Friday, May 19, 2006

Miscellanea

I meant to post this much earlier, but the time between returning from a celebratory dinner and discovering the theft of the Neon was about 8 hours. Any way, on May 2, Gina Merys defended her dissertation, "Teaching Freedom: The De-Colonized Classroom, Empowerment, and First Year Writing," and she was hooded yesterday. Dr. Merys joins Creighton University as an assistant professor later this summer.

I finished grading over the weekend and submitted grades on Sunday. For the most part, the final papers were good, and a number of them taught me something about the texts we read, which is always a great thing. All in all, a good class. I'll be posting a wrap up in the not too distant future.

We bought a new PT Cruiser on Tuesday because, as I mentioned yesterday, our Neon was stolen and totaled. While it means having a car payment, and, therefore, me having to pick up freelance work this summer to cover it, we wanted a new car rather than an used one. My mother-in-law loves brokering car deals, so we let her at it. She got us a better price than we were hoping for and other than the color, the car has everything we wanted. While we wanted black, we got magnesium, which was our second choice.

I need to need to reread Heaven's War. With the movie hype going around, I couldn't help but note some echoes of the Da Vinci Code, which isn't to say that Heaven's War has anything to do with the Da Vinci Code but rather that both stories draw from the Grail/Knights Templar/Merovingian mythologies covered in Holy Blood, Holy Grail. I've not read either book, but I know good amount about both, so I was able to pick up Heaven's War's use of Holy Blood, Holy Grail well before I read the notes in the back of the book. I've been told by a number of people that I should read the Da Vinci Code at some point and I probably will. Even if it wasn't enjoyable, and I've been told by enough people that it is, it's medievalism and it's bringing students into medieval studies courses, and that's a good enough reason to put it on a "to read" list. Heaven's War itself focuses much more on Charles Williams than on Tolkien or Lewis, which I found disappointing, but I expected as much. The title, after all, is a nod to Williams' own grail story, The War in Heaven.

The backyard lawn, which we replanted last October is doing quite well. Too well, I think. It needs to be mowed more than once a week and it's so thick it jams up the lawn mower. With this new found lawn success, we're probably going to rent a roto-tiller again and tear up the front yard, which not only suffers from the hard-packed Missouri clay but a steep slope and too much shade. We're also thinking about turning the front yard slope into terraced flowerbeds. We've also got canna coming in and the hostas have grown in. We've filled our screened-in porch with flowers and other plants (including two basil plants), and we've also got a number of moonflower seedlings ready to transplant. I need to build a trellis to put up alongside the porch so we can enjoy the moonflowers when we sit out there in the evenings. I'm also supposed to build a number of bamboo border fences in the Yotsume style. The bamboo has even been ordered.

2 Comments:

At 9:19 AM, Blogger John Walter said...

We're trying to keep the Cruiser locked down. The good news is that most car thefts in St. Louis are teenagers looking to go for joyrides and they don't have the technology needed to steal newer cars that are programmed to specific keys.

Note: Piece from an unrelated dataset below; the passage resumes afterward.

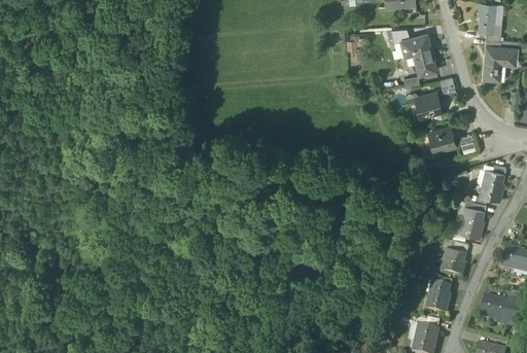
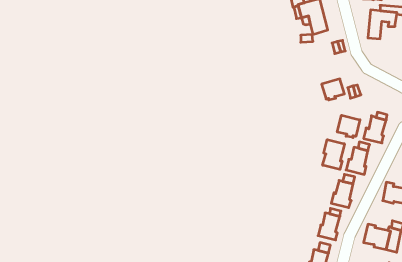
building: [415,91,441,114] -> none
building: none -> [337,115,360,138]
building: none -> [323,140,344,169]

And Tracey told me last night that she wants to put in a raised bed start a vegetable garden. We've got a dead space in the backyard along one of our fences where we'd kept all the leftover sand from when we put in the patio a few years ago. When we reseeded, we decided not to plant grass in that area.

 
At 5:04 PM, Blogger John Walter said...

Eliminating grass. Yeah. The patio we put in a few summers ago helped eliminate a lot of it and the raised flower beds would take out more -- the backyard would have less than half the grass it once did. Still enough, but much less work.